Kent responded to the argument among many small craft brewers that challenging distributors, or even speaking openly against their influence, is too dangerous a line to cross.

“North Carolina unquestionably has the most favorable and most permissive laws for craft breweries of any state from Virginia to Texas,” Kent said. “It is a primary reason why this state has more than 250 breweries and continues to grow rapidly. Our favorable laws include the ability for craft breweries to distribute up to 25,000 barrels a year. It also provides them the opportunity to own and operate three retail operations in addition to the one at their brewery, privileges not afforded to craft brewers in other states. Our neighbors in South Carolina do not allow self-distribution of product.”

Kent said limits exist in North Carolina for effective tax collection and accountability of a regulated product.

“North Carolina has taken the position that alcohol, as a regulated product, needs an independent entity managing the distribution of products,” he said.

Canestorp turned in his brewers’ license April 30, 2015. He continues with his philanthropic work and has opened a craft-beer-themed burger restaurant in New Bern. He hopes to again open a brewery.

“If we do,” he says in the affidavit, “we will never use a distributor so long as the State of North Carolina enforces its misguided beer distribution laws.”
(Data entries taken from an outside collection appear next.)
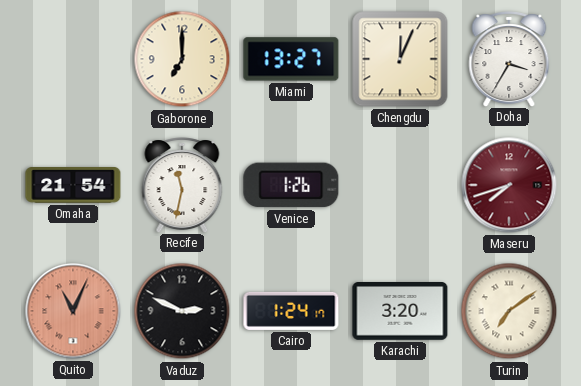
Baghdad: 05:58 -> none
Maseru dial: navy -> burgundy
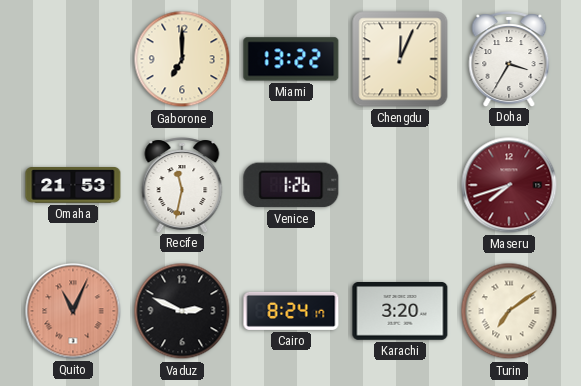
Miami: 13:27 -> 13:22
Omaha: 21:54 -> 21:53
Cairo: 1:24 -> 8:24
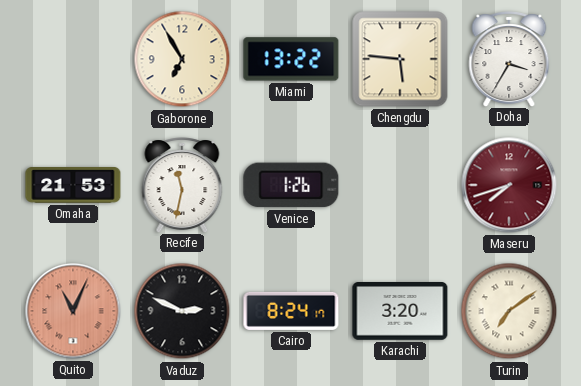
Gaborone: 7:00 -> 6:55
Chengdu: 12:04 -> 5:46
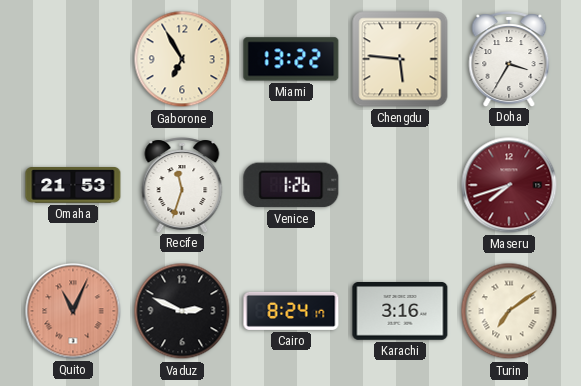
Recife: 11:32 -> 11:33
Karachi: 3:20 -> 3:16
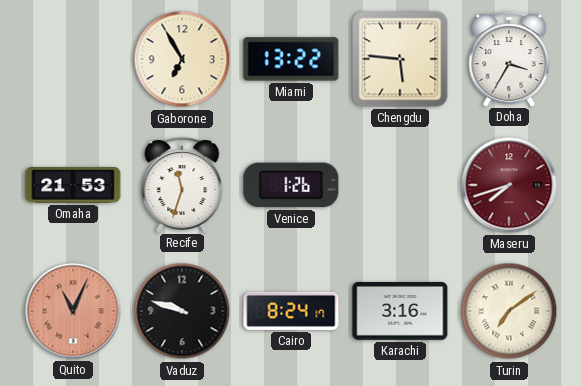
Vaduz: 2:49 -> 9:48
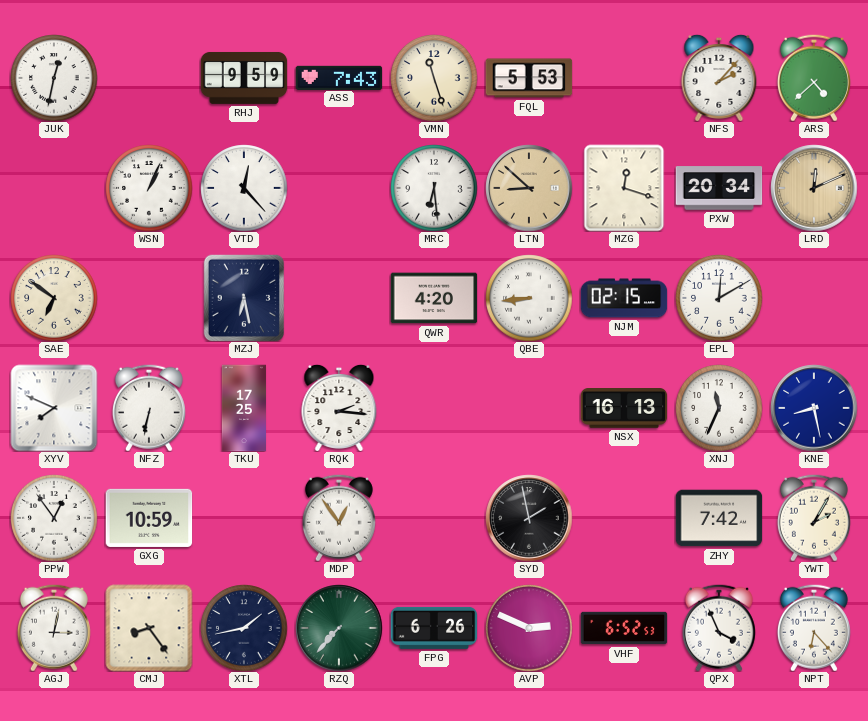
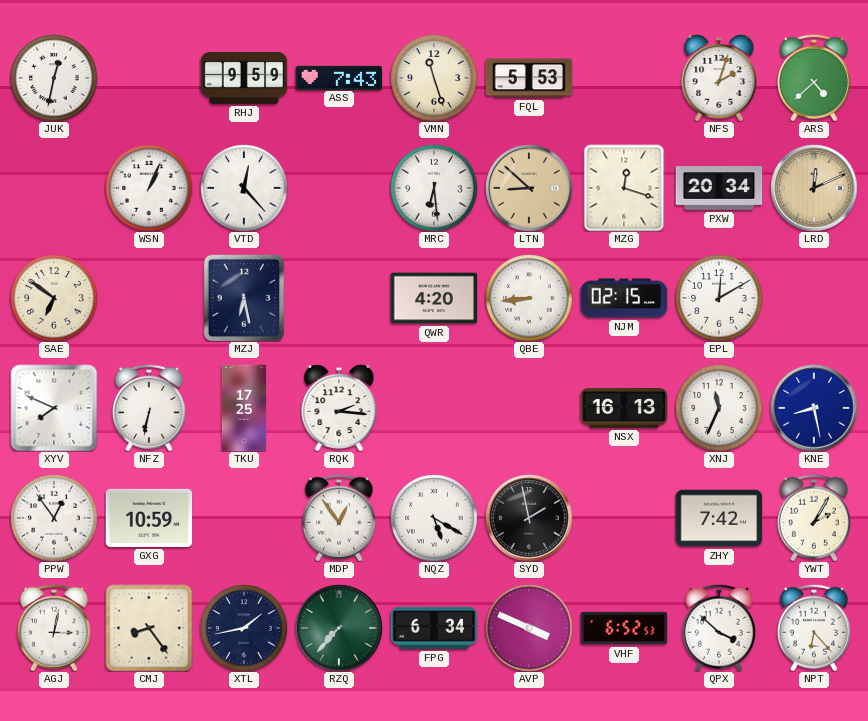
NFS: 2:07 -> 2:03
NQZ: none -> 5:20
FPG: 6:26 -> 6:34
AVP: 2:49 -> 3:49
QPX: 3:56 -> 3:52
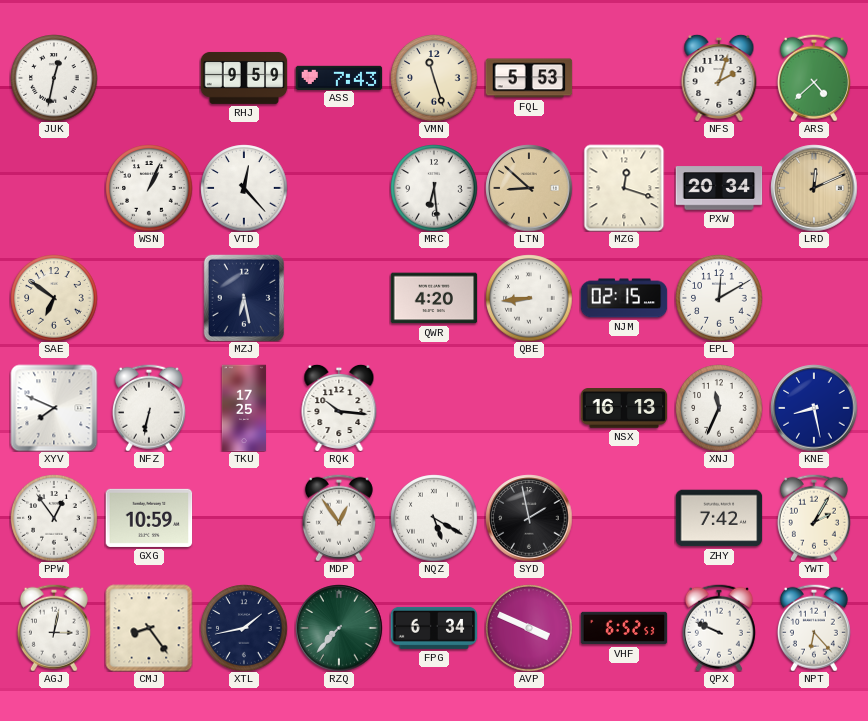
RQK: 2:16 -> 10:16
QPX: 3:52 -> 9:49
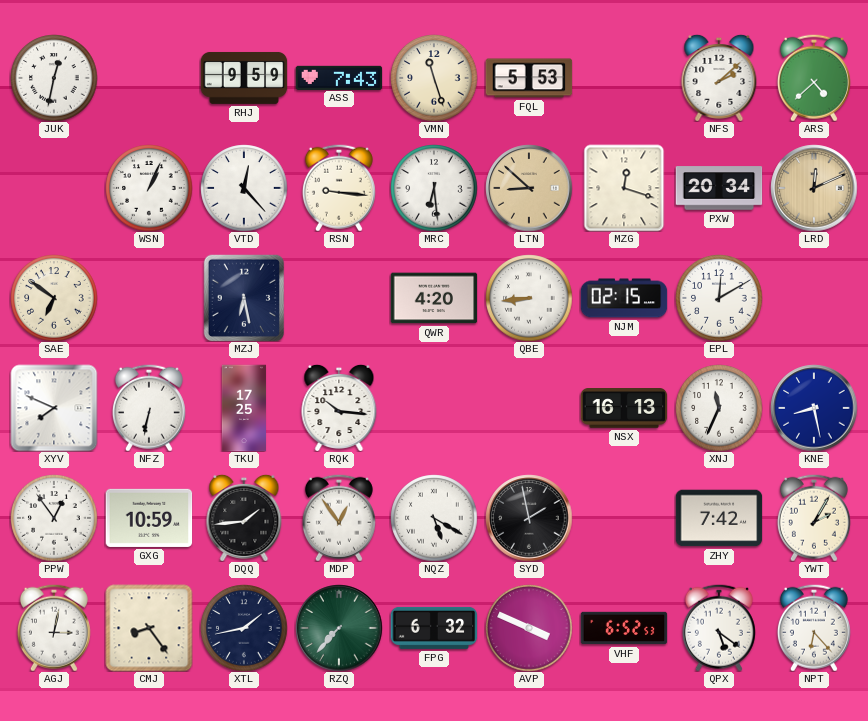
NFS: 2:03 -> 2:08
RSN: none -> 9:16
DQQ: none -> 1:44
FPG: 6:34 -> 6:32
QPX: 9:49 -> 5:21
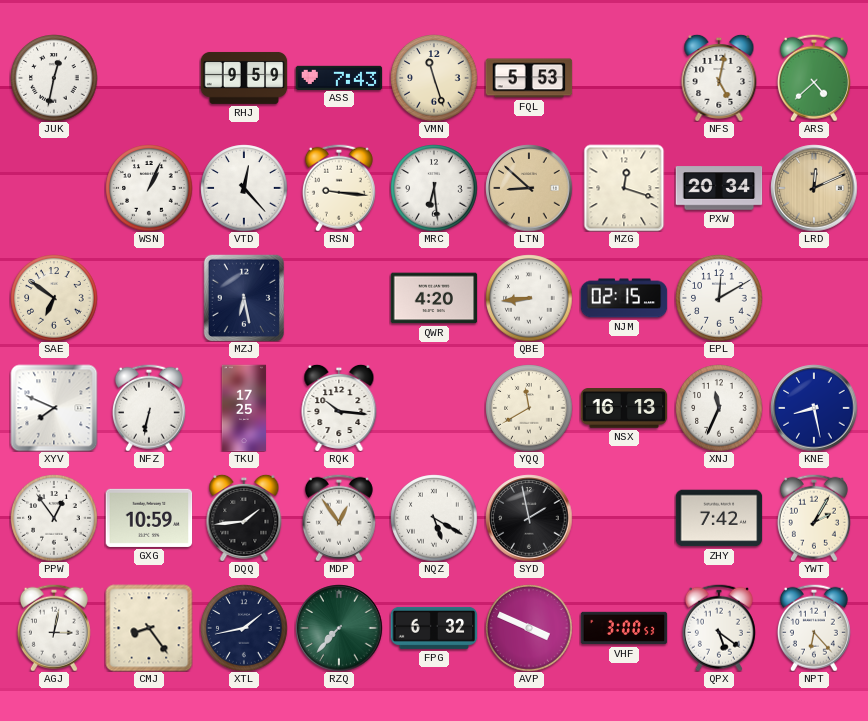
NFS: 2:08 -> 5:02
YQQ: none -> 11:40
VHF: 6:52 -> 3:00
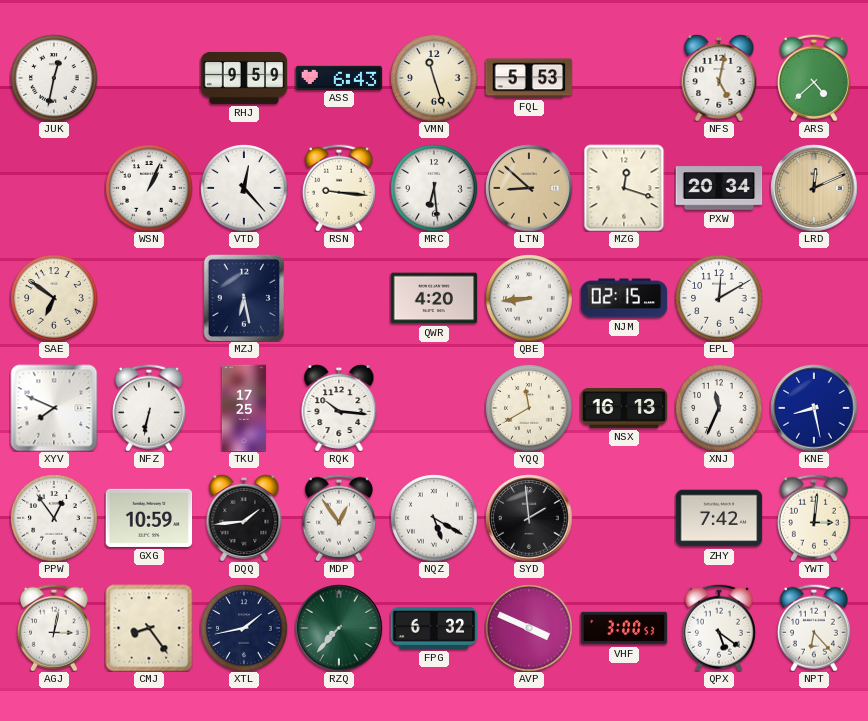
ASS: 7:43 -> 6:43
SYD: 1:58 -> 1:59
YWT: 2:05 -> 3:01
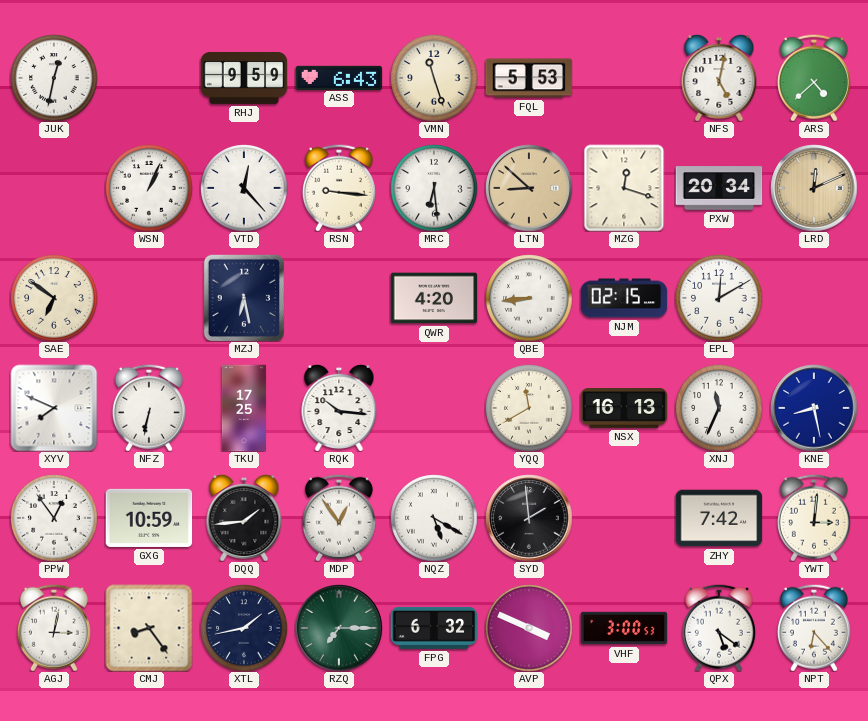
RZQ: 7:37 -> 7:15
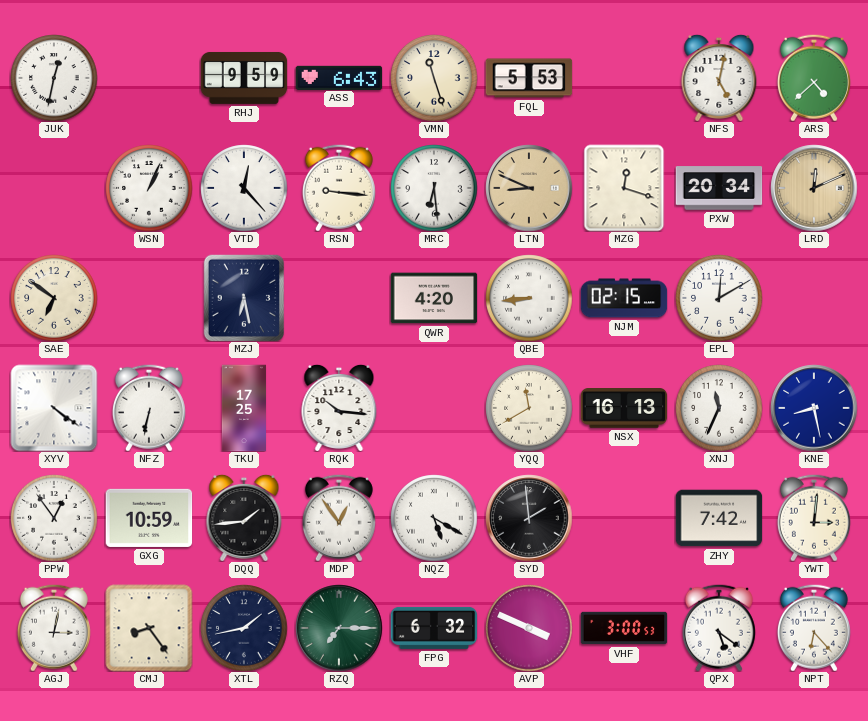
LTN: 8:52 -> 8:49
XYV: 7:49 -> 4:21
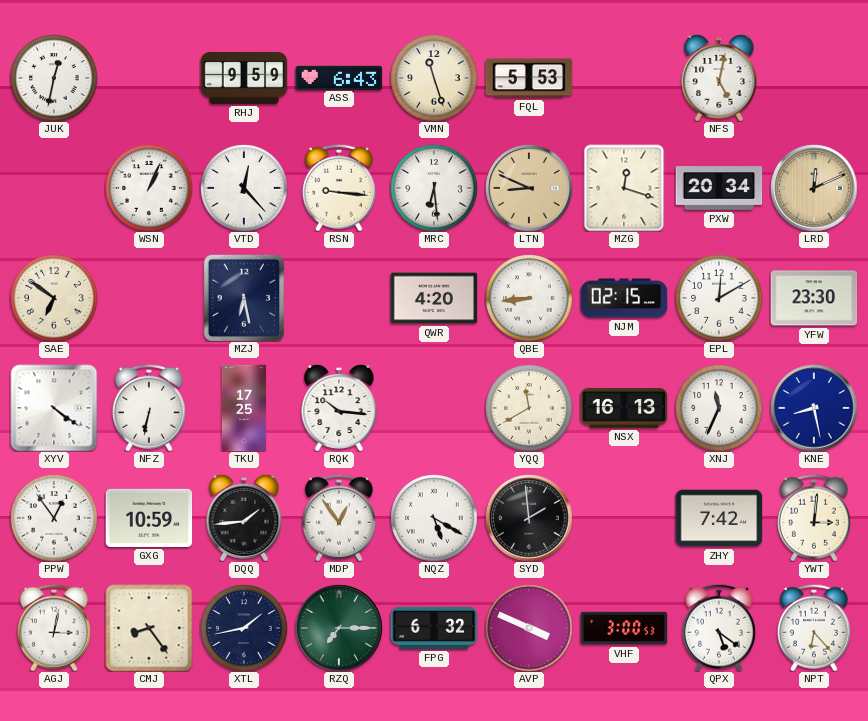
ARS: 4:38 -> none
YFW: none -> 23:30
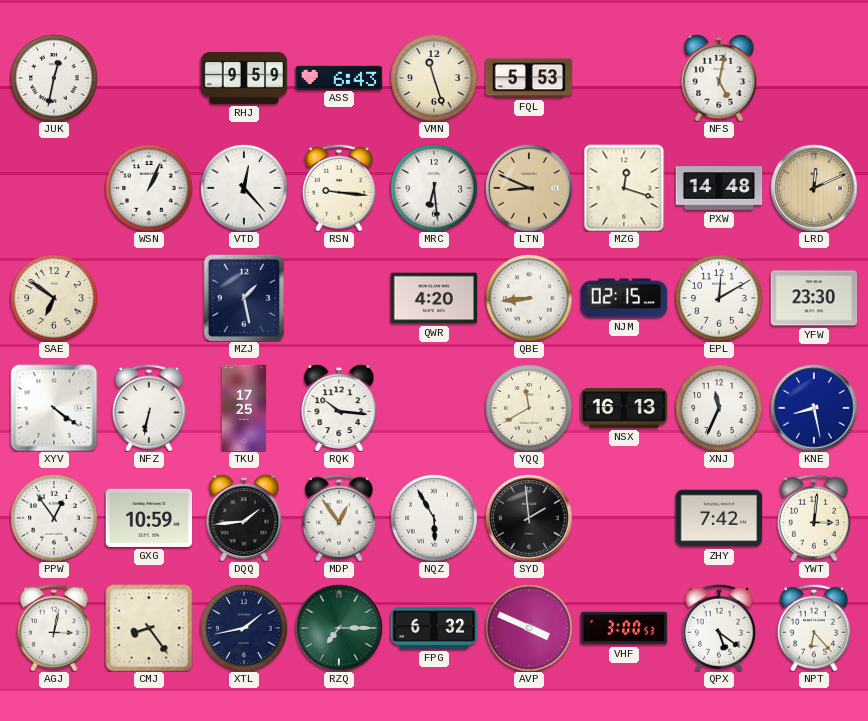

Cam Medina, a brewer at Greenville's Pitt Street Brewing Company, said the state law doesn't offer much help to those who wish to compete and stay small at the same time.

He said that he and many other independent craft brewers take pride in going up against the global mega-production manufacturers and distributors and promote their work with the seal of the Independent Craft Brewers Association, identifying it as small, traditional and independent.

Medina qualified his thoughts on the issue as his own and not necessarily representative of his brewery or any other.

“When you go into a shop in the market, up to 30 percent of those independent-appearing labels mislead consumers into thinking they are independently owned,” Medina said. “Without that seal, people might think their purchase of a particular craft beer is helping out the small, local independently-owned business. In reality, those companies have been bought by major distributors, and you're just redistributing that money to a larger corporation that ultimately doesn't want you to be in business, or if you are, they want the money.”

That is why the Craft brewers association seal is important, Medina said.

“In eastern North Carolina, no matter how popular craft breweries seem to be, most people drink Bud, Miller or Coors,” he said. “When you're trying to bring a beer culture to places like Greenville, the big breweries that (undercut) the smaller ones are taking away the option for people to explore their local craft breweries. When that happens, they're screwing the little guy.”